Directed by Michael Gracey and featuring Hugh Jackman, Zac Efron, Zendaya, Michelle Williams and Rebecca Ferguson, The Greatest Showman is not short on talent. In fact, its talent seems to burst with each original song, written by the Academy Award-winning lyricists of “La La Land,” the music is sure to find its way onto your Spotify playlist immediately upon viewing the film.

Portraying Barnum’s (played by Jackman) rise to success from a scrappy orphan, The Greatest Showman depicts tenacity, humor and friendship as Barnum passionately collects a group of misfits to open his own museum and later circus.

Hardly as ennobling as Gracey’s movie clearly made him out to be, Barnum was highly racist and chauvinistic. In a social atmosphere that is progressively trying to establish a high critical consciousness and awareness to minorities and equity, it is a shame to see media entertainment brush aside loud points in history, opting instead to paint a cheery depiction of a man before his time (in show business absolutely, in human compassion hardly.) The beautiful highlights of the film are results of Barnum’s supposed kindness, charitable behavior and outreach to those of a “curious nature.” Yet, that is hardly the actual truth. The phenomenal music and theatrical depiction are almost enough to erase the bad aftertaste.

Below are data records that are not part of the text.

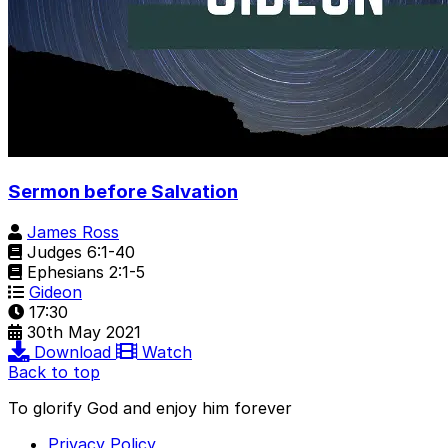
Sermon before Salvation
James Ross
Judges 6:1-40
Ephesians 2:1-5
Gideon
17:30
30th May 2021
Download
Watch
Back to top
To glorify God and enjoy him forever
Privacy Policy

However, historic and political incorrectness aside, “The Greatest Showman” is wonderful and bursting with all kinds of talent. The bright background of an up and coming circus makes for a fantastic stage and is as thrilling and as dramatic as you’d expect.

Of particular highlight is Keala Settle, who performs the original song “This is Me.” Settle’s portrayal of the bearded lady, as well as the untitled ringleader within Barnum’s group of misfits, is heart-warming and inspiring. Her singing is also impressive and unbelievable.

Efron and Zendaya also deserve the spotlight in their depiction of star-crossed lovers within a tumultuous political atmosphere. Possibly the only socially accurate representation within the film, Phillip Carlyle, played by Efron, is an affluent and young business partner to Barnum who dismisses all social norm restrictions by pursuing Anne Wheeler — played by Zendaya — the highlighted trapeze artist in Barnum’s circus, who is also a person of color. Their forbidden joining is met with ridicule and abuse and fuels a passionate interchange. “Rewrite the Stars,” another original song, is enhanced by breathtaking choreography in which both Efron and Zendaya perform their own trapeze stunts while singing to one another.

Finally, Hugh Jackman is unequivocally the star of the show and worthy of the title “the greatest showman.” Opening the film with an unorthodox, but delightful rendition of theater and dance while performing the original song, “The Greatest Show,” Jackman sets the tone of the film to be engaging and impressive. He leads the way through the narration of Barnum’s struggles and successes with charming authenticity and beautiful emotion.

“The Greatest Showman” is undoubtedly great and worthy of seeing and enjoying. Another musical classic along the lines of “La La Land” and “Moulin Rouge” has emerged with Jackman’s bold talents at the forefront. After seeing the show, which admittedly goes hand in hand with a subsequent downloading of the repeat-worthy original soundtrack, make sure you also research Barnum and those whom he employed. Respect them by taking the time to know and understand their real story, too.